• _Document excerpt_
Content starts
16:44 | 14/01/2022
In the latest economic update for Viet Nam Taking Stock which was published on January 13, the international lender said that trade will be a key component of Viet Nam’s climate actions in the years to come.
Carolyn Turk, World Bank Country Director for Viet Nam assessed that “promoting greener trade would not only help Viet Nam follow through on its pledge to reach net zero emission in 2050 but will also help it keep its competitive edge in international markets and ensure trade remains a critical income and job generator”.
Under title “No time to waste: The Challenges and Opportunities of Cleaner Trade for Viet Nam”, the WB stressed that trade sector should be a priority. Trade, while an important driver of Viet Nam’s remarkable economic growth over the past two decades, is carbon-intensive - accounting for one-third of the country’s total greenhouse gas emissions - and polluting.
The report recommended that the Vietnamese Government act on three fronts: facilitate the trade of green goods and services, incentivize green foreign direct investment, and develop more resilient and carbon-free industrial zones.
Assuming the COVID-19 pandemic will be brought under control at home and abroad, the forecast envisioned that Viet Nam’s services sector will gradually recover as consumer and investor confidence restores, while the manufacturing sector benefits from steady demand from the US, the European Union, and China. The fiscal deficit and debt are expected to remain sustainable, with the debt-to-GDP ratio projected at 58.8%, well below the statutory limit.
Content ends
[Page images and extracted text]
Content starts
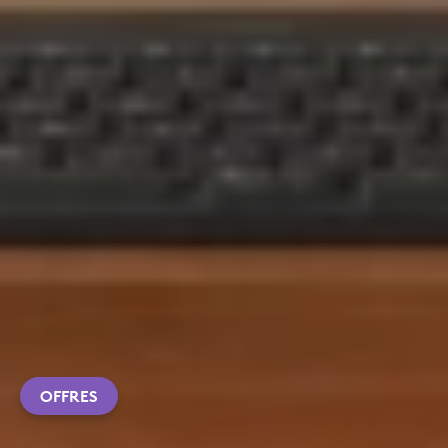
OFFRES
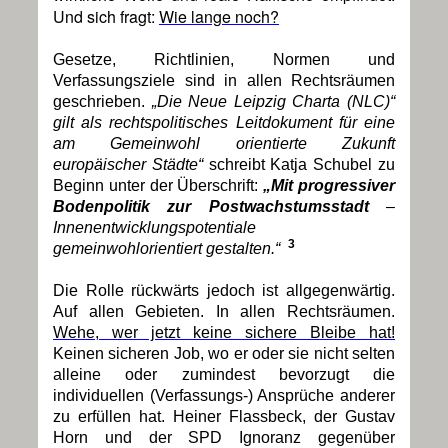
Und sich fragt:
Wie lange noch?
Gesetze, Richtlinien, Normen und
Verfassungsziele sind in allen Rechtsräumen
geschrieben.
„Die Neue Leipzig Charta (NLC)“
gilt als rechtspolitisches Leitdokument für eine
am Gemeinwohl orientierte Zukunft
europäischer Städte“
schreibt Katja Schubel zu
Beginn unter der Überschrift:
„Mit progressiver
Bodenpolitik zur Postwachstumsstadt
–
Innenentwicklungspotentiale
3
gemeinwohlorientiert gestalten.“
Die Rolle rückwärts jedoch ist allgegenwärtig.
Auf allen Gebieten. In allen Rechtsräumen.
Wehe, wer jetzt keine sichere Bleibe hat!
Keinen sicheren Job, wo er oder sie nicht selten
alleine oder zumindest bevorzugt die
individuellen (Verfassungs-) Ansprüche anderer
zu erfüllen hat. Heiner Flassbeck, der Gustav
Horn und der SPD Ignoranz gegenüber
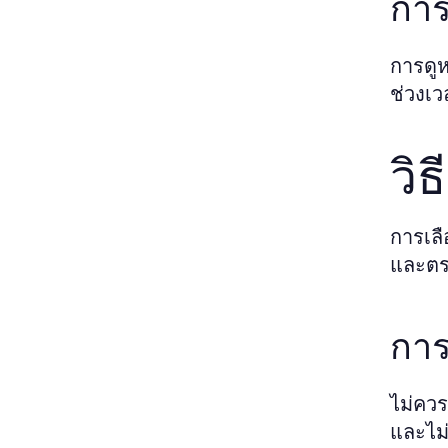
การ
การดูห
ช่วงเว
วิ
การเลื
และตร
การ
ไม่ควร
และไม่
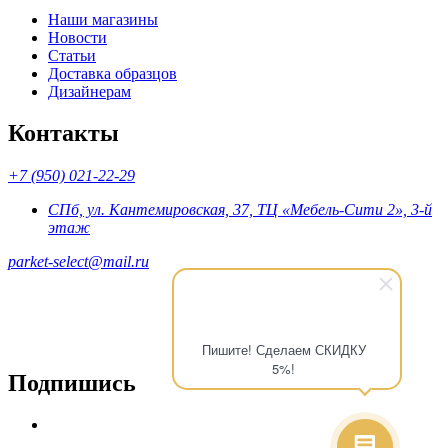
Наши магазины
Новости
Статьи
Доставка образцов
Дизайнерам
Контакты
+7 (950) 021-22-29
СПб, ул. Кантемировская, 37, ТЦ «Мебель-Сити 2», 3-й
этаж
parket-select@mail.ru
Пишите! Сделаем СКИДКУ
5%!
Подпишись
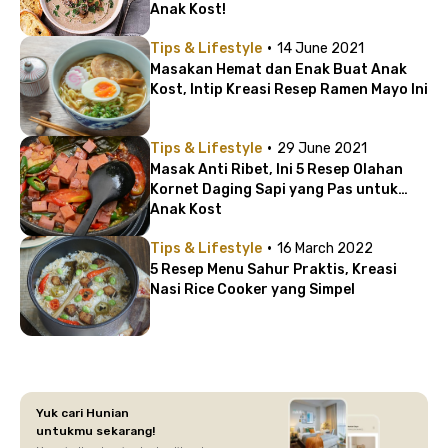
Anak Kost!
·
Tips & Lifestyle
14 June 2021
Masakan Hemat dan Enak Buat Anak
Kost, Intip Kreasi Resep Ramen Mayo Ini
·
Tips & Lifestyle
29 June 2021
Masak Anti Ribet, Ini 5 Resep Olahan
Kornet Daging Sapi yang Pas untuk
Anak Kost
·
Tips & Lifestyle
16 March 2022
5 Resep Menu Sahur Praktis, Kreasi
Nasi Rice Cooker yang Simpel
Yuk cari Hunian
untukmu sekarang!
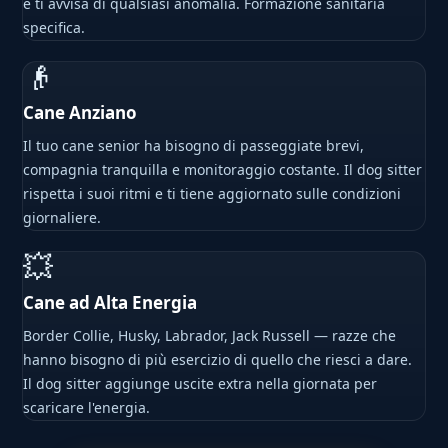
e ti avvisa di qualsiasi anomalia. Formazione sanitaria
specifica.
👴
Cane Anziano
Il tuo cane senior ha bisogno di passeggiate brevi,
compagnia tranquilla e monitoraggio costante. Il dog sitter
rispetta i suoi ritmi e ti tiene aggiornato sulle condizioni
giornaliere.
💥
Cane ad Alta Energia
Border Collie, Husky, Labrador, Jack Russell — razze che
hanno bisogno di più esercizio di quello che riesci a dare.
Il dog sitter aggiunge uscite extra nella giornata per
scaricare l'energia.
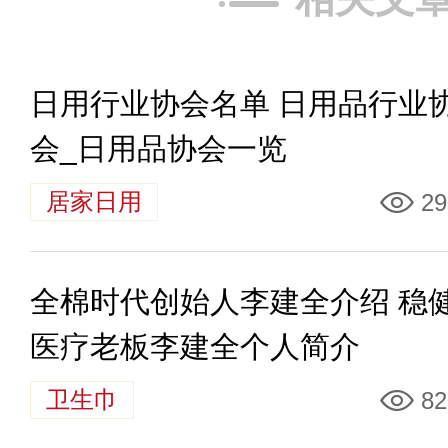
日用行业协会名单 日用品行业
会_日用品协会一览
居家日用
29
全棉时代创始人李建全介绍 稳
医疗老板李建全个人简介
卫生巾
82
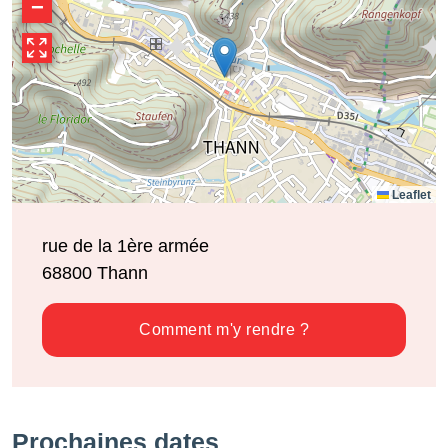
−
Leaflet
rue de la 1ère armée
68800
Thann
Comment m'y rendre ?
Prochaines dates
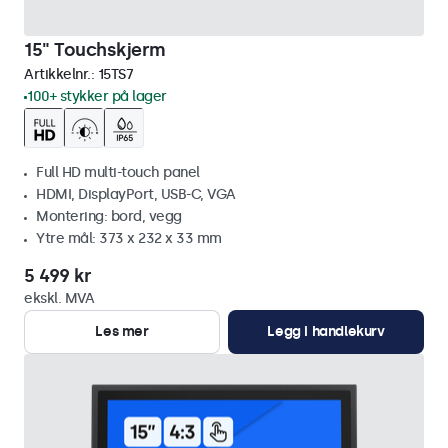
15" Touchskjerm
Artikkelnr.:
15TS7
100+ stykker på lager
Full HD multi-touch panel
HDMI, DisplayPort, USB-C, VGA
Montering: bord, vegg
Ytre mål: 373 x 232 x 33 mm
5 499 kr
ekskl. MVA
Les mer
Legg i handlekurv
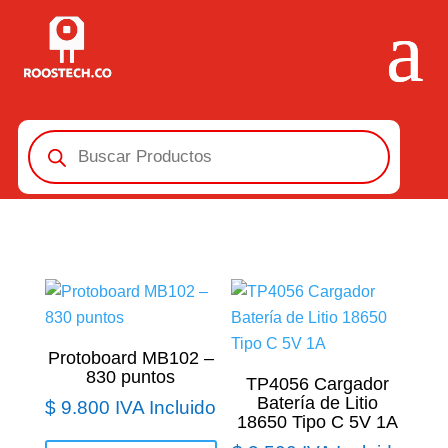
Búsqueda
de
productos
Protoboard MB102 –
830 puntos
TP4056 Cargador
Batería de Litio
$
9.800
IVA Incluido
18650 Tipo C 5V 1A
Content ends
• _What to work on_
Rewrite part of the article on Viet Nam's greener trade, replacing "international lender" with "World Bank". Begin at the words "16:44 | 14/01/2022" and stop after "years to come.".

• _Response area_
16:44 | 14/01/2022
In the latest economic update for Viet Nam Taking Stock which was published on January 13, the World Bank said that trade will be a key component of Viet Nam’s climate actions in the years to come.